Michael Goh consults with members of the Multicultural Center
for Integrated Health. (left to right: Ai Vang, executive director;
Goh; Kathryn McGraw Schuchman, clinical director; and Anne
Bellamy, social worker)

“The problem arises because the Hmong language often reflects a holistic view of health—both physical and mental,” says Michael Goh, assistant professor of counseling and student personnel psychology (CSPP) in the college’s Department of Educational Psychology. He and CSPP graduate student Pahoua Yang, a clinical social worker from Wisconsin, are working with the Minnesota Hmong Mental Health Providers Network to provide better tools and training for both mental health counselors and Hmong interpreters.

Goh has been working on a terminology task force, now part of the Hmong Mental Health Research Group, along with University faculty from linguistics and cultural anthropology, to find better ways of translating and interpreting both Hmong and English ways of discussing mental health issues. Representatives from Ramsey and Hennepin counties and Hmong practitioners also are on the task force. The project is becoming “encyclopedic,” Goh says, as they struggle to create a Hmong-English glossary of counseling terms.

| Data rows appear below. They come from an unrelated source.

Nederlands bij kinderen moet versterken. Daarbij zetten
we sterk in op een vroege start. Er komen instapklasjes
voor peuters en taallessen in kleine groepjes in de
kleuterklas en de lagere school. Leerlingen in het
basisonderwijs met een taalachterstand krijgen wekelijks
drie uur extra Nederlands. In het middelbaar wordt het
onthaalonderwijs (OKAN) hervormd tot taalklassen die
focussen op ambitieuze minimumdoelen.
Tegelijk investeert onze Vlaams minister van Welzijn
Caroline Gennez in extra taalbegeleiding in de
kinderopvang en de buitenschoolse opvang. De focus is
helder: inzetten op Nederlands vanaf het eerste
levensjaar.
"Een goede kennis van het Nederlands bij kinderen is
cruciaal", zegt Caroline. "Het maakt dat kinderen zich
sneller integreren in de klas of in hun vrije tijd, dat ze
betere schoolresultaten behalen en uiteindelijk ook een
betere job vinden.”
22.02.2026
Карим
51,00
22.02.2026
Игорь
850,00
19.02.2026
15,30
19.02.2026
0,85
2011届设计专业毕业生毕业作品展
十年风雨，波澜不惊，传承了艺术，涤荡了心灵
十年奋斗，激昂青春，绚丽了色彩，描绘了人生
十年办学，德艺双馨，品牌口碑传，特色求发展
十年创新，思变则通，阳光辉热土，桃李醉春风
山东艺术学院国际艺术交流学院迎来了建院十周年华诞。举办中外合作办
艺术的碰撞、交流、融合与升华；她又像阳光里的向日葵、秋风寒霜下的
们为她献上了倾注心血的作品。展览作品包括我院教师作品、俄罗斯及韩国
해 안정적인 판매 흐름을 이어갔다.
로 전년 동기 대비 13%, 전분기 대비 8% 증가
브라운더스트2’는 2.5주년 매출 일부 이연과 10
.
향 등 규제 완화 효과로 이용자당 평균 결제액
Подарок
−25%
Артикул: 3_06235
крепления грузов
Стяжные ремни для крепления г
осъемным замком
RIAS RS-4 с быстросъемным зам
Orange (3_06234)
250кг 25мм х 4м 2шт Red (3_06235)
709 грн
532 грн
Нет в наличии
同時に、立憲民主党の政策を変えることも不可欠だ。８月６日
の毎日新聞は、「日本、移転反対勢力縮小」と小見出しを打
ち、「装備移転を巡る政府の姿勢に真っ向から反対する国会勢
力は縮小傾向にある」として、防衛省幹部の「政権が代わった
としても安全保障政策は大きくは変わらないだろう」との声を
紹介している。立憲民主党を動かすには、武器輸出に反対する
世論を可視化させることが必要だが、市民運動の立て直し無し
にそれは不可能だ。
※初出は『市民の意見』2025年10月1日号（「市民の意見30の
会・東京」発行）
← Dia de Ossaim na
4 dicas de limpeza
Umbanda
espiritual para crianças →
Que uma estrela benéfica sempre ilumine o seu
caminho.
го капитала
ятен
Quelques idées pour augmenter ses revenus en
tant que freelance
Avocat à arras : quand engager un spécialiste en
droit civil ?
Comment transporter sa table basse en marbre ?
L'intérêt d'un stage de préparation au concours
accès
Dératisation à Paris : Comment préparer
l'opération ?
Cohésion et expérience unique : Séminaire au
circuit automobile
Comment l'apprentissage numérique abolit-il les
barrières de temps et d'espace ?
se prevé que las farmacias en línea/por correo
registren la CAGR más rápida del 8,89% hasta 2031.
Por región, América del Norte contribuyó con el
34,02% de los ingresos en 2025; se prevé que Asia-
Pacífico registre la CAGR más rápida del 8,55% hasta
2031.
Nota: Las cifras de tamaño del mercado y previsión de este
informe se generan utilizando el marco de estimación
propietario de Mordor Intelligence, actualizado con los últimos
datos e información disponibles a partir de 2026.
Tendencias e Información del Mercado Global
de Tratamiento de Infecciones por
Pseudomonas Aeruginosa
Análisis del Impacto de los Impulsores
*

As part of a University-awarded President’s Faculty Multicultural Research Grant, Goh and Yang are interviewing Hmong interpreters about their experiences with clients and practitioners in the mental health system.

“One of the mistakes people make is that because there are no directly equivalent ways to talk about difficult feelings they assume that Hmong don’t have these feelings,” Yang says. “Our work will help to communicate how feelings and emotions are talked about in Hmong.”

Goh says the project, begun in 2002, has shown a range of responses among interpreters. “The less experienced say simply that their job is to interpret,” he says. “The more experienced appear readier to help counselors and clients overcome cultural barriers or, in other words, to be a cultural broker. They understand that word-for-word interpretation doesn’t address the cultural semantics and the lack of equivalence in the two languages. This aspect of their work is critical in settings where establishing trust is so important.”